Re: [arch-dev-public] Cronjob for regular git garbage collection

3 Nov 2009

      On Tue, Nov 3, 2009 at 7:23 AM, Thomas Bächler <thomas@archlinux.org> wrote:
...
Dan McGee schrieb:
...
Realize that this has drawbacks; someone that is fetching (not
cloning) over HTTP will have to redownload the whole pack again and
not just the incremental changeset. You may want something more like
the included script as it gives you the benefits of compressing
objects but not creating one huge pack.
-Dan
$ cat bin/prunerepos
#!/bin/sh
cwd=$(pwd)
for dir in $(ls | grep -F '.git'); do
       cd $cwd/$dir
       echo "pruning and packing $cwd/$dir..."
       git prune
       git repack -d
done
I realize that, is it something we should be really concerned about?

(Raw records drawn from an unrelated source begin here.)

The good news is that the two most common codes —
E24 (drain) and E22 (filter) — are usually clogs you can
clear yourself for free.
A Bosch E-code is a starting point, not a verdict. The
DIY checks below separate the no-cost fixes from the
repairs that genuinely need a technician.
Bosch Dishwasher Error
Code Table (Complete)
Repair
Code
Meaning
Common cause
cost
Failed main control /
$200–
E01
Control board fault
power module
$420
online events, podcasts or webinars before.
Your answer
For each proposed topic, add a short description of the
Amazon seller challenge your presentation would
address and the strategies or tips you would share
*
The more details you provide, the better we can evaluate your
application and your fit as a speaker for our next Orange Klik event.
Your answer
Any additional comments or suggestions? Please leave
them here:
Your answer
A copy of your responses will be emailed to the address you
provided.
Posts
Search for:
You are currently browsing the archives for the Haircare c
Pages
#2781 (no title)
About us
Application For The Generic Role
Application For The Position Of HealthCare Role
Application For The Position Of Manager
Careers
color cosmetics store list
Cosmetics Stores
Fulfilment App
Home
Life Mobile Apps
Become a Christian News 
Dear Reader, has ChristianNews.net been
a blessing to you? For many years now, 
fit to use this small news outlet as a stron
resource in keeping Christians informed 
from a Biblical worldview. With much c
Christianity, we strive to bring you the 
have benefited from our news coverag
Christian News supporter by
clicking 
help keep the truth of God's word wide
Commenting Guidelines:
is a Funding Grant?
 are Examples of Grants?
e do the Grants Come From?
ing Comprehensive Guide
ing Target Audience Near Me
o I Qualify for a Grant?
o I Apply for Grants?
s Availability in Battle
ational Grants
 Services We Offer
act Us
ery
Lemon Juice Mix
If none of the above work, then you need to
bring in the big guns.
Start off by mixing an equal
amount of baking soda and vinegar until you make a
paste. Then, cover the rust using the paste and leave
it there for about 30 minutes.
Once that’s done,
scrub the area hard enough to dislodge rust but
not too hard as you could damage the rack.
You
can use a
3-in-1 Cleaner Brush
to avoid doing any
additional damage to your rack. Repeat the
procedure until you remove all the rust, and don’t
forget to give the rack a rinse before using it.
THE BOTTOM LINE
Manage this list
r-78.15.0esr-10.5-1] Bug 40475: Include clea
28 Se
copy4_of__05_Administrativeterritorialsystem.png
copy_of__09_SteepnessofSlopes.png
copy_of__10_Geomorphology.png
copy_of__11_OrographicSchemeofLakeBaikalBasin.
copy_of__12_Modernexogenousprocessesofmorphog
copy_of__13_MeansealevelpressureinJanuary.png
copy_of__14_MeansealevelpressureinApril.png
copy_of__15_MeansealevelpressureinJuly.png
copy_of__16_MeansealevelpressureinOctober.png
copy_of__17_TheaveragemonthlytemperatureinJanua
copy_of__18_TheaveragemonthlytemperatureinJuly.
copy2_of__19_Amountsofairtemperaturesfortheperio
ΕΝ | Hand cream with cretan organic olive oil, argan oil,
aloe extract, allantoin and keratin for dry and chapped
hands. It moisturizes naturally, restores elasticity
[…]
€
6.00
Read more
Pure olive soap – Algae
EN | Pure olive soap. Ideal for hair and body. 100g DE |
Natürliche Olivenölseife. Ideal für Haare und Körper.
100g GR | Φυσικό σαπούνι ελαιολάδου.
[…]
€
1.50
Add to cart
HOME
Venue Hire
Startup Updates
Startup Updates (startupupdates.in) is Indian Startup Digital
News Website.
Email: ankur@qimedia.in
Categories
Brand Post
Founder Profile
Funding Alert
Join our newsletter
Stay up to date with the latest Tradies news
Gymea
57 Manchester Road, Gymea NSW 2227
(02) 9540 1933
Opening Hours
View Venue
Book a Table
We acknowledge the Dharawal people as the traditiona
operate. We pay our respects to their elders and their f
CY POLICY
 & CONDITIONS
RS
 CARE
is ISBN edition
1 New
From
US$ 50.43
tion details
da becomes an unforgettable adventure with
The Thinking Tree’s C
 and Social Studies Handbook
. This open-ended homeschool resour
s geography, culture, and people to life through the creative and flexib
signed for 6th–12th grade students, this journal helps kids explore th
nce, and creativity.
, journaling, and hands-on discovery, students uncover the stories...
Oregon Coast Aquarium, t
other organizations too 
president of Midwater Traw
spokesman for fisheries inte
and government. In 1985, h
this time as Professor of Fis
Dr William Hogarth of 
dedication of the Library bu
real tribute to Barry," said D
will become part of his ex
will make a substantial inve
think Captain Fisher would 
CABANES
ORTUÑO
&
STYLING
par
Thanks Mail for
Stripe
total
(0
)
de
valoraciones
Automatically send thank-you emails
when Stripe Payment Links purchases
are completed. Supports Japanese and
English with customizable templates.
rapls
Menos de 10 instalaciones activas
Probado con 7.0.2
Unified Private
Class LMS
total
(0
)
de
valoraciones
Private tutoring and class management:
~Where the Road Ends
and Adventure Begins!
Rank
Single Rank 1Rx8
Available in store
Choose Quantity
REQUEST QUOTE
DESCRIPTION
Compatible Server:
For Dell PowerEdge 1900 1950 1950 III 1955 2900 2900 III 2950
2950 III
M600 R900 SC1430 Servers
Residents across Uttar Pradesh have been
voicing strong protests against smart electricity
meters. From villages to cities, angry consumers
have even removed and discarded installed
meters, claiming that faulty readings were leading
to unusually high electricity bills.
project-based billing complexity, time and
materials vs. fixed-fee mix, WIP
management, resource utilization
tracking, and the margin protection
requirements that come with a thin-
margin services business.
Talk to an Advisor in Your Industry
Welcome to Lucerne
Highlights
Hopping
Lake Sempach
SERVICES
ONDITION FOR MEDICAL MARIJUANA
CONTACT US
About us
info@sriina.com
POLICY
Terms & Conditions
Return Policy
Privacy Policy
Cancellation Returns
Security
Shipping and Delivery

With
our small repositories, the overhead of downloading a bunch of small files
might even outweigh the size of a big pack.
That is the whole point, repack doesn't create small files, it bundles
them up for you. Downloading 3 packs is still quicker than downloading
1 big one if we do it once a week. The AUR pack is quite huge and that
is under active development, so I would feel bad gc-ing that when a
simple repack (I just did one) will do creating only a 230K pack:
$ ll objects/pack/
total 8.7M
-r--r--r-- 1 simo aur-git  22K 2009-11-03 08:28
pack-2def16dc5d8361b8a7c11e60e10c503ba9874fdb.idx
-r--r--r-- 1 simo aur-git 230K 2009-11-03 08:28
pack-2def16dc5d8361b8a7c11e60e10c503ba9874fdb.pack
-r--r--r-- 1 simo aur-git 139K 2009-01-22 21:38
pack-c7bd96b6fc392799991ad88824f935c09d470efa.idx
-r--r--r-- 1 simo aur-git 8.3M 2009-01-22 21:38
pack-c7bd96b6fc392799991ad88824f935c09d470efa.pack

And if it is still a problem we can always just switch to git-gc
later- we don't need to skip this intermediate step.
...
pacman.git is our biggest and currently has a 5.4MB pack when you gc it.
Note that this is an incredibly compacted initial pack- the repository
will weigh in around 9 MB if you packed it locally; I had to pull some
tricks to get it that small.
...
Or maybe we should prune && repack them weekly, but gc them monthly or every
2 months?
Last week, we had http access to http://projects.archlinux.org/git/ (not
counting 403s and 404s) from 12 different IPs, 66 the week before that, then
63 and 84. I hope most people use git://.
I also hope most people use git; but I don't want to leave those in
the dust that can't. They are also likely the ones with the worst
internet connections so watching out for them might be the nice thing
to do.